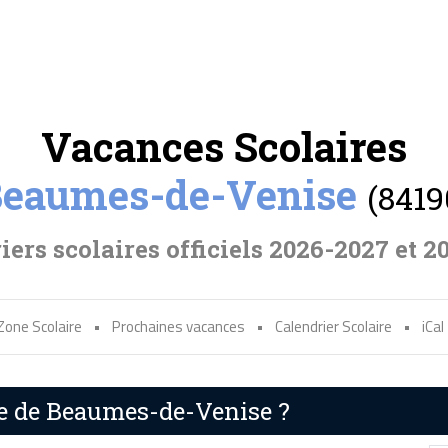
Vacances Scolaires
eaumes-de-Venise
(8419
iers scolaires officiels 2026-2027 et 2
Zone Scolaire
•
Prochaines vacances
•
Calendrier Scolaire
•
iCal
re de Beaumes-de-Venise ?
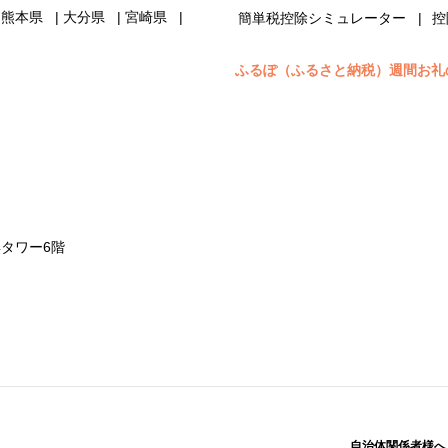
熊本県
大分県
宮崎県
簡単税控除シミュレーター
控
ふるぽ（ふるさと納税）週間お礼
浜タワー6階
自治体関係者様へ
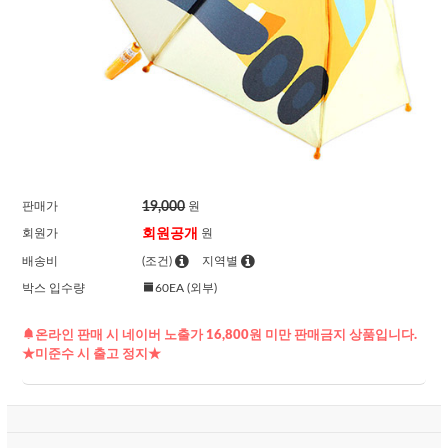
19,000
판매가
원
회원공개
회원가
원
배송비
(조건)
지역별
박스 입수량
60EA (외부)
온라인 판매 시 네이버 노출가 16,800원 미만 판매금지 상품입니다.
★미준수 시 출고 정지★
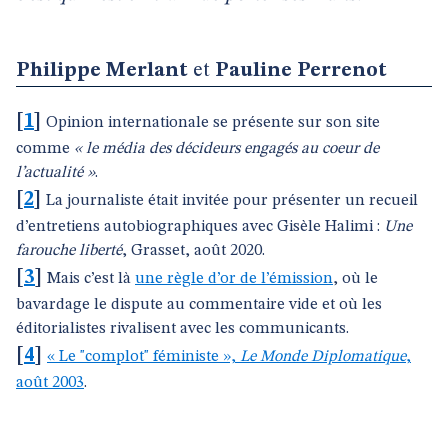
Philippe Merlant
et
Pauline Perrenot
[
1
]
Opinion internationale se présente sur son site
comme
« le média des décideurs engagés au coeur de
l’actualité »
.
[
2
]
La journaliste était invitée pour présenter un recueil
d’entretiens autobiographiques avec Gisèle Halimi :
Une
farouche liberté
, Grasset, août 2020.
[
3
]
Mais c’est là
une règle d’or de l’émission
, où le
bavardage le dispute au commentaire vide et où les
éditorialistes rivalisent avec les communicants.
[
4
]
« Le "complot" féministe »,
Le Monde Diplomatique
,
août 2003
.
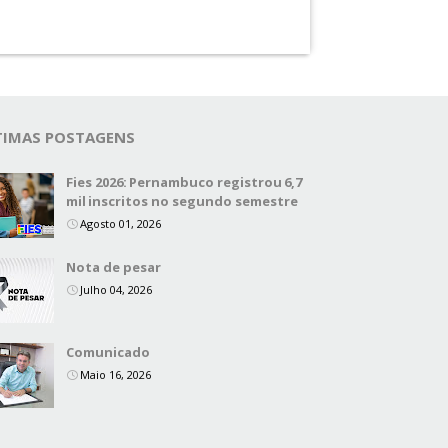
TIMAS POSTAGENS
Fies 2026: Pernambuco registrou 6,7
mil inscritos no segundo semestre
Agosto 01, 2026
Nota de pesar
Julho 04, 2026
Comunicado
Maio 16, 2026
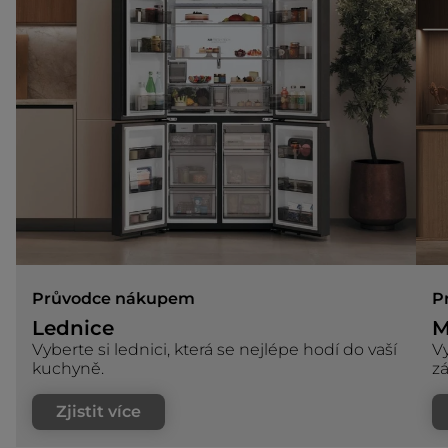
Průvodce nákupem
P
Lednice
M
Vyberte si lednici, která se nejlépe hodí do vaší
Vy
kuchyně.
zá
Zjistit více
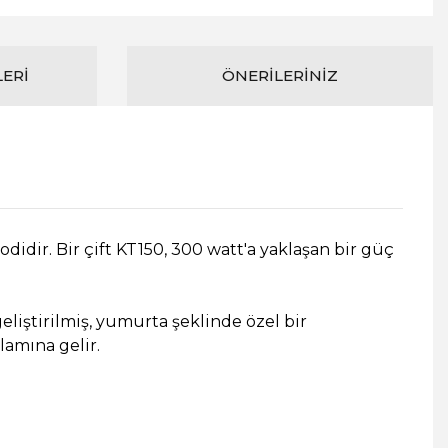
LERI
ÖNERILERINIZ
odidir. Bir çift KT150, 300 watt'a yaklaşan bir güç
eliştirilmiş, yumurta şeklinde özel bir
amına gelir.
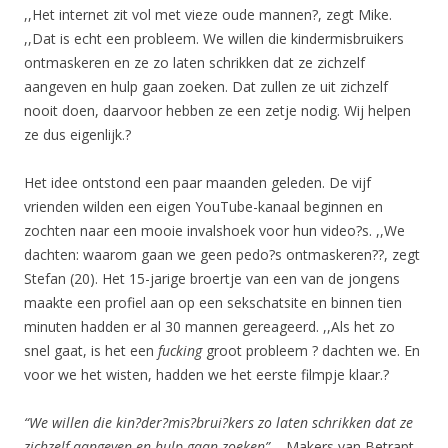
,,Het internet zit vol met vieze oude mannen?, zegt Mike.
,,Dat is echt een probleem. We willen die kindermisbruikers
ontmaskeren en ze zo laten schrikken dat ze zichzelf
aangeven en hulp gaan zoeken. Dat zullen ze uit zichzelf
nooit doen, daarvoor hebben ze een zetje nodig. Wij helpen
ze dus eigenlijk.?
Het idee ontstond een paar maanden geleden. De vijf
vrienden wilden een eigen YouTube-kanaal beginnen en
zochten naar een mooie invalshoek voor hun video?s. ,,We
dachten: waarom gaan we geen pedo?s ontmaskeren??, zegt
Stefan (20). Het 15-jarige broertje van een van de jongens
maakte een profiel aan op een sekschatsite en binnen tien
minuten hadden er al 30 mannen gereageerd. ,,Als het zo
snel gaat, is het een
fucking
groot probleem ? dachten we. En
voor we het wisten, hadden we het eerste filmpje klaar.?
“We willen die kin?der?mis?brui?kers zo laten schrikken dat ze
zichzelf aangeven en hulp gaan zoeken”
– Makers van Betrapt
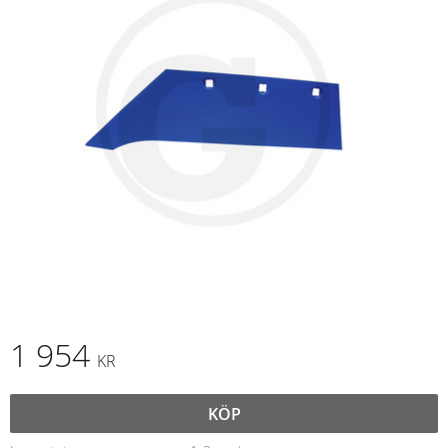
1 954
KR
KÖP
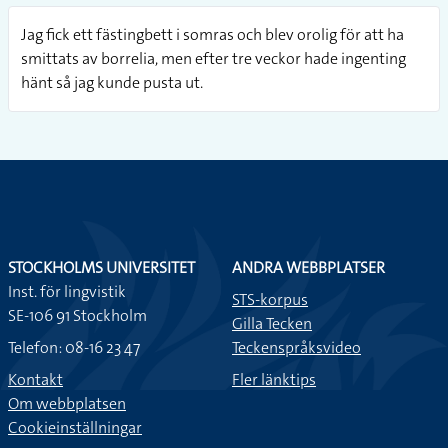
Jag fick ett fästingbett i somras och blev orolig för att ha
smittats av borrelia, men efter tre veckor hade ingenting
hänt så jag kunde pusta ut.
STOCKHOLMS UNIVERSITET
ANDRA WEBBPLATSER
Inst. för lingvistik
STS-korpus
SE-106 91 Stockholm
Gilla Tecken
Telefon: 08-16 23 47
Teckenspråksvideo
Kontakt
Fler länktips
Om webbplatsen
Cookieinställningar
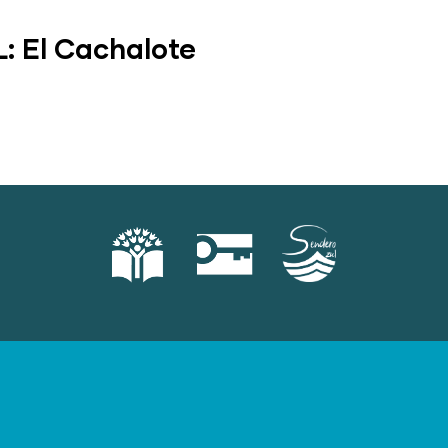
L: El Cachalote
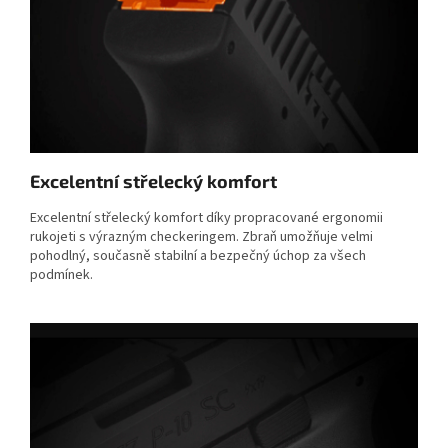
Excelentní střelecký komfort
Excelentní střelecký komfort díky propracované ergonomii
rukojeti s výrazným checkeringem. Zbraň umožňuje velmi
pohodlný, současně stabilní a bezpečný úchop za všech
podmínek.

> **Yapılacak İş**:
Yukarıdaki satırların tamamını, "Kontakt" yerine "Kontakta oss" koyarak ve başka hiçbir şeyi değiştirmeden yeniden yazın. Resim işaretlerini çıktıya almayın.

> **Çıktı Aşağıda**:
Vacances Scolaires
eaumes-de-Venise
(8419
iers scolaires officiels 2026-2027 et 2
Zone Scolaire
•
Prochaines vacances
•
Calendrier Scolaire
•
iCal
re de Beaumes-de-Venise ?
熊本県
大分県
宮崎県
簡単税控除シミュレーター
控
ふるぽ（ふるさと納税）週間お礼
浜タワー6階
自治体関係者様へ
19,000
판매가
원
회원공개
회원가
원
배송비
(조건)
지역별
박스 입수량
60EA (외부)
온라인 판매 시 네이버 노출가 16,800원 미만 판매금지 상품입니다.
★미준수 시 출고 정지★
Philippe Merlant
et
Pauline Perrenot
[
1
]
Opinion internationale se présente sur son site
comme
« le média des décideurs engagés au coeur de
l’actualité »
.
[
2
]
La journaliste était invitée pour présenter un recueil
d’entretiens autobiographiques avec Gisèle Halimi :
Une
farouche liberté
, Grasset, août 2020.
[
3
]
Mais c’est là
une règle d’or de l’émission
, où le
bavardage le dispute au commentaire vide et où les
éditorialistes rivalisent avec les communicants.
[
4
]
« Le "complot" féministe »,
Le Monde Diplomatique
,
août 2003
.
TIMAS POSTAGENS
Fies 2026: Pernambuco registrou 6,7
mil inscritos no segundo semestre
Agosto 01, 2026
Nota de pesar
Julho 04, 2026
Comunicado
Maio 16, 2026
Průvodce nákupem
P
Lednice
M
Vyberte si lednici, která se nejlépe hodí do vaší
Vy
kuchyně.
zá
Zjistit více
LERI
ÖNERILERINIZ
odidir. Bir çift KT150, 300 watt'a yaklaşan bir güç
eliştirilmiş, yumurta şeklinde özel bir
amına gelir.
,,Het internet zit vol met vieze oude mannen?, zegt Mike.
,,Dat is echt een probleem. We willen die kindermisbruikers
ontmaskeren en ze zo laten schrikken dat ze zichzelf
aangeven en hulp gaan zoeken. Dat zullen ze uit zichzelf
nooit doen, daarvoor hebben ze een zetje nodig. Wij helpen
ze dus eigenlijk.?
Het idee ontstond een paar maanden geleden. De vijf
vrienden wilden een eigen YouTube-kanaal beginnen en
zochten naar een mooie invalshoek voor hun video?s. ,,We
dachten: waarom gaan we geen pedo?s ontmaskeren??, zegt
Stefan (20). Het 15-jarige broertje van een van de jongens
maakte een profiel aan op een sekschatsite en binnen tien
minuten hadden er al 30 mannen gereageerd. ,,Als het zo
snel gaat, is het een
fucking
groot probleem ? dachten we. En
voor we het wisten, hadden we het eerste filmpje klaar.?
“We willen die kin?der?mis?brui?kers zo laten schrikken dat ze
zichzelf aangeven en hulp gaan zoeken”
– Makers van Betrapt
1 954
KR
KÖP
Jag fick ett fästingbett i somras och blev orolig för att ha
smittats av borrelia, men efter tre veckor hade ingenting
hänt så jag kunde pusta ut.
STOCKHOLMS UNIVERSITET
ANDRA WEBBPLATSER
Inst. för lingvistik
STS-korpus
SE-106 91 Stockholm
Gilla Tecken
Telefon: 08-16 23 47
Teckenspråksvideo
Kontakta oss
Fler länktips
Om webbplatsen
Cookieinställningar
L: El Cachalote
Excelentní střelecký komfort
Excelentní střelecký komfort díky propracované ergonomii
rukojeti s výrazným checkeringem. Zbraň umožňuje velmi
pohodlný, současně stabilní a bezpečný úchop za všech
podmínek.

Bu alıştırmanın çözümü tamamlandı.